Метельников никогда не задавал себе вопроса: сложилась ли его личная жизнь? Он ее не отделял от всего остального и не понимал, как можно отделять. Была жизнь, единая, нераздельная, он считал ее получившейся. Понятие же «личная жизнь» как нечто самостоятельное в его сознании сложилось позже. Уже было за сорок. Вроде живешь на выдохе, и вдруг… Беда учит. Живешь и не знаешь, что был ты счастлив. Поругиваешь работу, друзей, жену, поругиваешь привычно. У других и то и другое, а у тебя однообразный ландшафт: ни взгорий, ни впадин, какой-то смытый рельеф. Все до поры, все до поры.
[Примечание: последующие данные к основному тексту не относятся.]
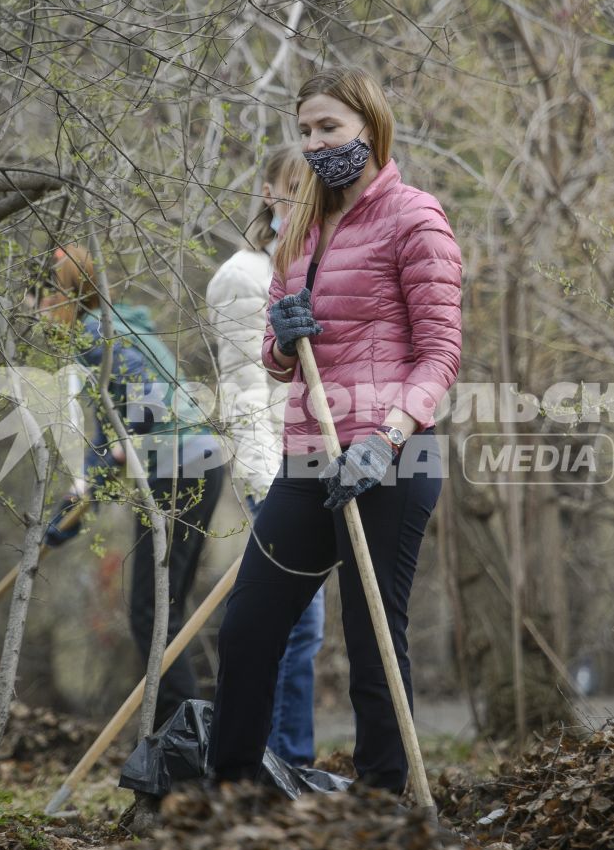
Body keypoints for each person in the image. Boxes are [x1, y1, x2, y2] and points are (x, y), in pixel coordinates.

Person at [208, 67, 462, 794]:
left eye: (331, 127)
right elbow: (277, 363)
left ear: (369, 128)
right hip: (311, 456)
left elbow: (441, 353)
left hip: (393, 455)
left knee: (374, 640)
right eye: (307, 130)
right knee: (251, 625)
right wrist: (284, 342)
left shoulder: (415, 217)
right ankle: (230, 794)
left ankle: (383, 800)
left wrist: (384, 436)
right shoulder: (301, 234)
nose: (317, 143)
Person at [41, 245, 227, 732]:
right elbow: (111, 435)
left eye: (36, 297)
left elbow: (143, 418)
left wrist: (96, 478)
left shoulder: (97, 336)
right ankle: (187, 737)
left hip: (179, 467)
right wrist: (76, 502)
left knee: (151, 614)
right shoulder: (118, 327)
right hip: (200, 461)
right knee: (164, 613)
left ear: (59, 294)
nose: (33, 310)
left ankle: (186, 741)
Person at [205, 147, 328, 766]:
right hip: (274, 467)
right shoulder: (244, 277)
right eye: (294, 187)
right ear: (269, 193)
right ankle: (281, 764)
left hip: (312, 461)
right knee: (294, 625)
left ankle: (287, 761)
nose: (305, 199)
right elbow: (247, 389)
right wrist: (263, 477)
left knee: (307, 627)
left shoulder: (311, 265)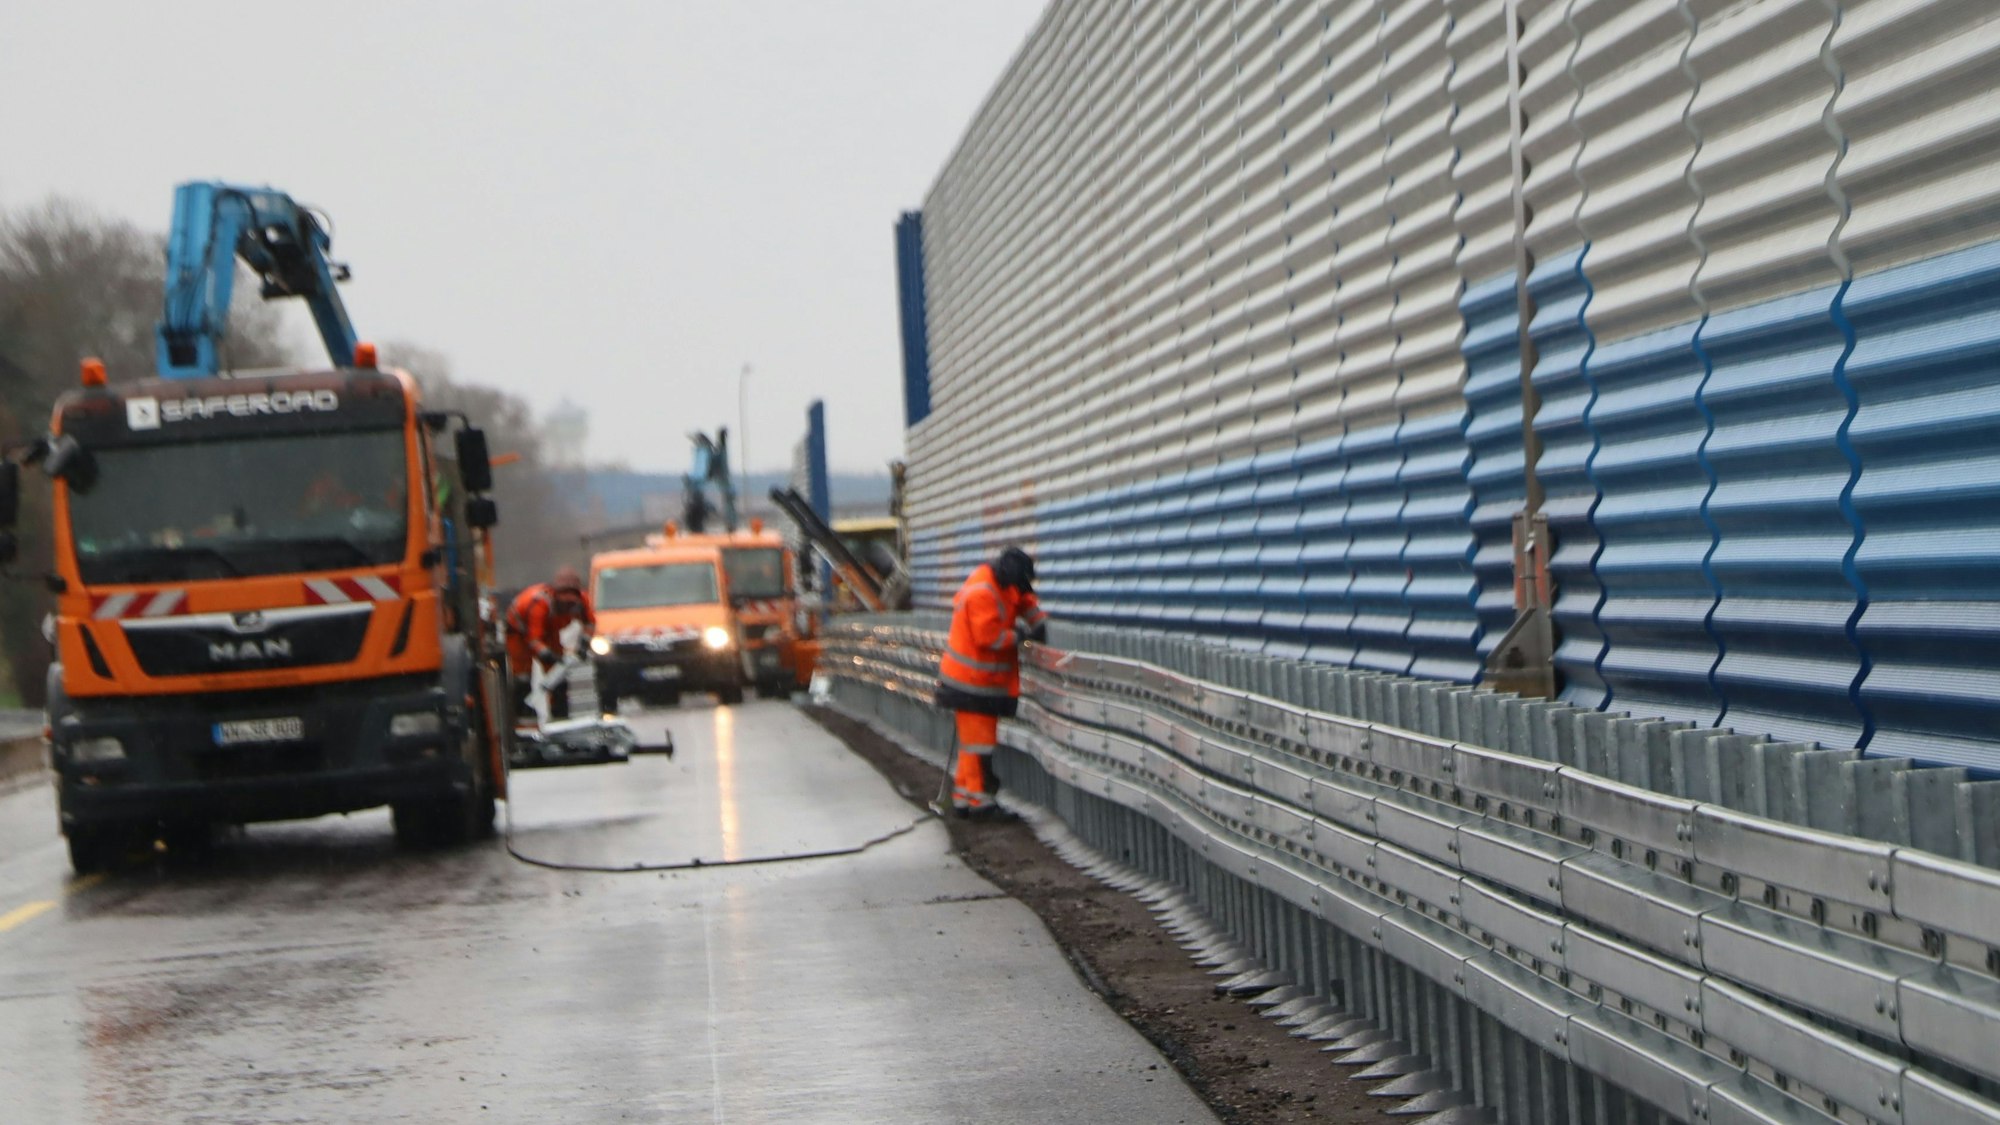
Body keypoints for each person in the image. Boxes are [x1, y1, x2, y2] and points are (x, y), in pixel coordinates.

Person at [933, 546, 1048, 816]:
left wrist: (1039, 622)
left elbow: (1023, 600)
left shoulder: (1003, 583)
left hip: (981, 683)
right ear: (1008, 574)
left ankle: (963, 798)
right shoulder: (982, 592)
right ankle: (979, 802)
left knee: (973, 743)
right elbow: (989, 637)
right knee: (978, 744)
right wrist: (1018, 635)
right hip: (969, 683)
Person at [505, 565, 596, 721]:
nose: (568, 607)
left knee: (558, 675)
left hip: (549, 631)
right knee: (522, 676)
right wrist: (546, 654)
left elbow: (590, 624)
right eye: (564, 603)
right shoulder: (540, 604)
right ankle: (523, 716)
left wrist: (584, 643)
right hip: (519, 634)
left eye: (571, 603)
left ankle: (560, 713)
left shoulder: (582, 601)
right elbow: (534, 638)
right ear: (555, 596)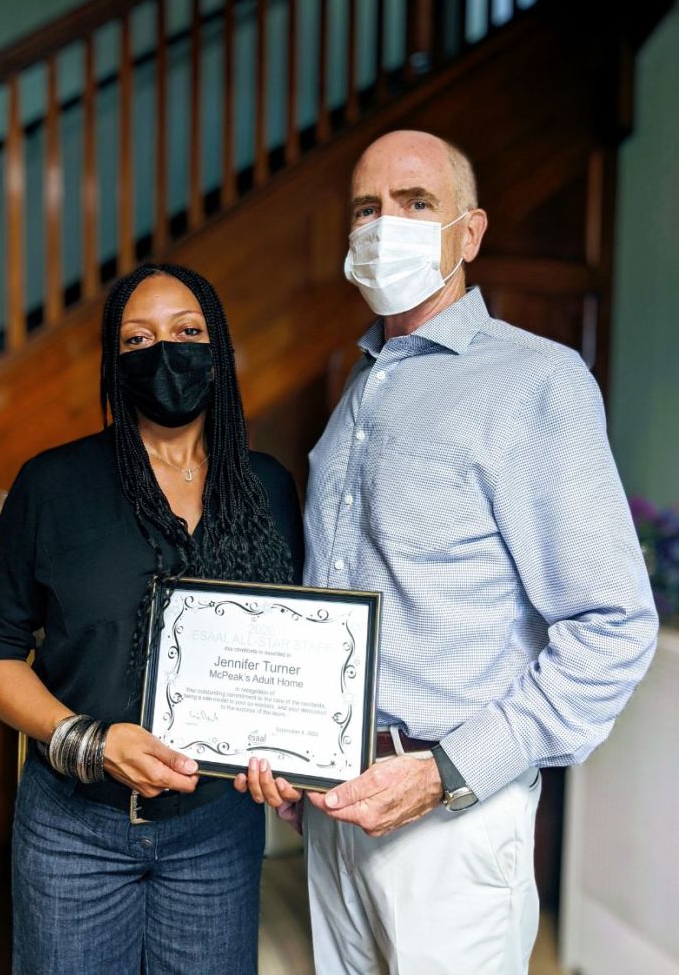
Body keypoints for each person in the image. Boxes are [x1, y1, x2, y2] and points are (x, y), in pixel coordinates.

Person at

Сколько лет прошло, а он помнит этого человека. Как же его фамилия? Каштанов, Кафтанов… в общем, один из… Встречались мимолетно, разговаривали. Эпизод, частность, штрих в памяти, не более того. Просто человек, просто знакомый по даче. Не через забор, не напротив. На одной улице. Раз или два Метельников подвозил его на своей машине до Москвы. Никаких подробностей о работе, семье. Всего и сведений: лицо знакомое, живем на одной улице. А как зовут, где именно живет? Пожимаешь плечами. Где-то тут.